# Magic Powder Day - 2/28



## Euler (Feb 27, 2013)

I just got the approval from my boss to take tomorrow off.  I'm planning on heading to Magic for the day.  Anyone else gonna be there?


----------



## Bene288 (Feb 27, 2013)

How much did they get?


----------



## Nick (Feb 28, 2013)

Ugh its so hard this year! My wife is staying home but tutors kids at night.... tough for me to get the weekdays off


----------



## Bene288 (Feb 28, 2013)

Nick said:


> Ugh its so hard this year! My wife is staying home but tutors kids at night.... tough for me to get the weekdays off



Bummer! At least you got one good powder day at Magic this year, better than most people can say.


----------



## Bostonian (Feb 28, 2013)

I will be at Magic tomorrow for some sloppy seconds after I have a parent teacher conference.


----------



## octopus (Feb 28, 2013)

Bene288 said:


> Bummer! At least you got one good powder day at Magic this year, better than most people can say.

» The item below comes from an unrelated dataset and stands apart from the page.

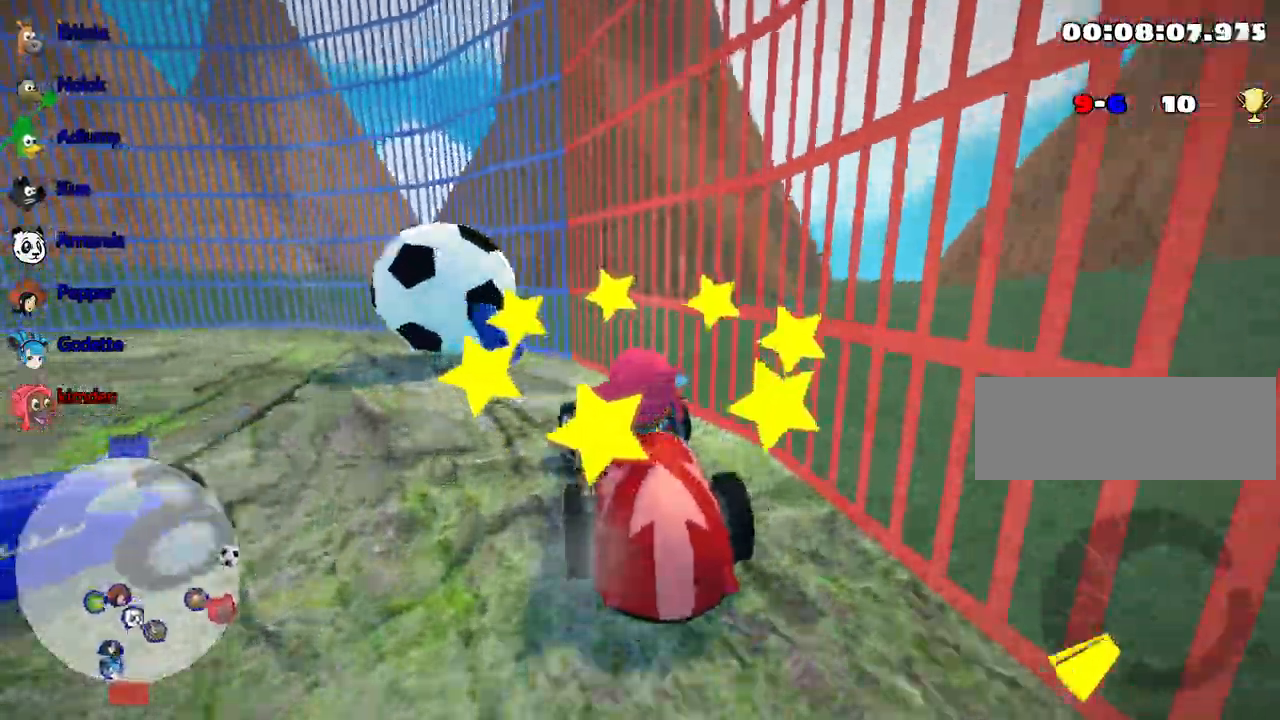
{"keys": ["left", "up"], "events": [[200, "left", "up"], [350, "left", "down"]]}
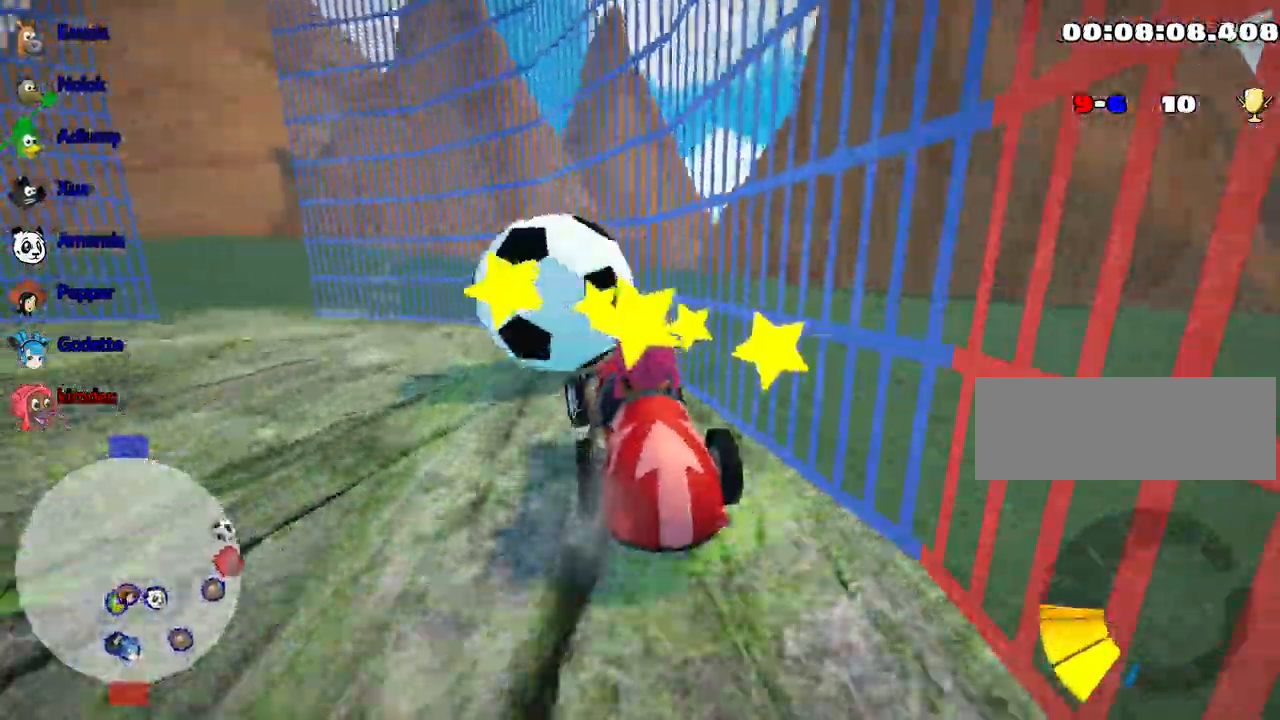
{"keys": ["down", "left"], "events": [[233, "up", "up"], [383, "down", "down"]]}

 a good powder day at magic is something special. i always have a great time there


----------



## riverc0il (Feb 28, 2013)

Bene288 said:


> How much did they get?


I think the official was 10-14" which sounds about right. Hard to tell because it was starting to compact from the get go. Quite a few sheltered spots that were deeper, some less sheltered areas less so. Except on the steepest stuff, it had a bottomless surfy feel due to extremely high density which got progressively worse. First run down Goniff was the best run I've ever had in there, I'll say that much for it. Depending on how cold it gets tonight, they might do well to groom out anything they can for tomorrow...


----------



## Euler (Feb 28, 2013)

Car issues got in my way   Magic remains on my list of places I've never visited.  I did have fun making turns out the back door on my BC rig, though.


----------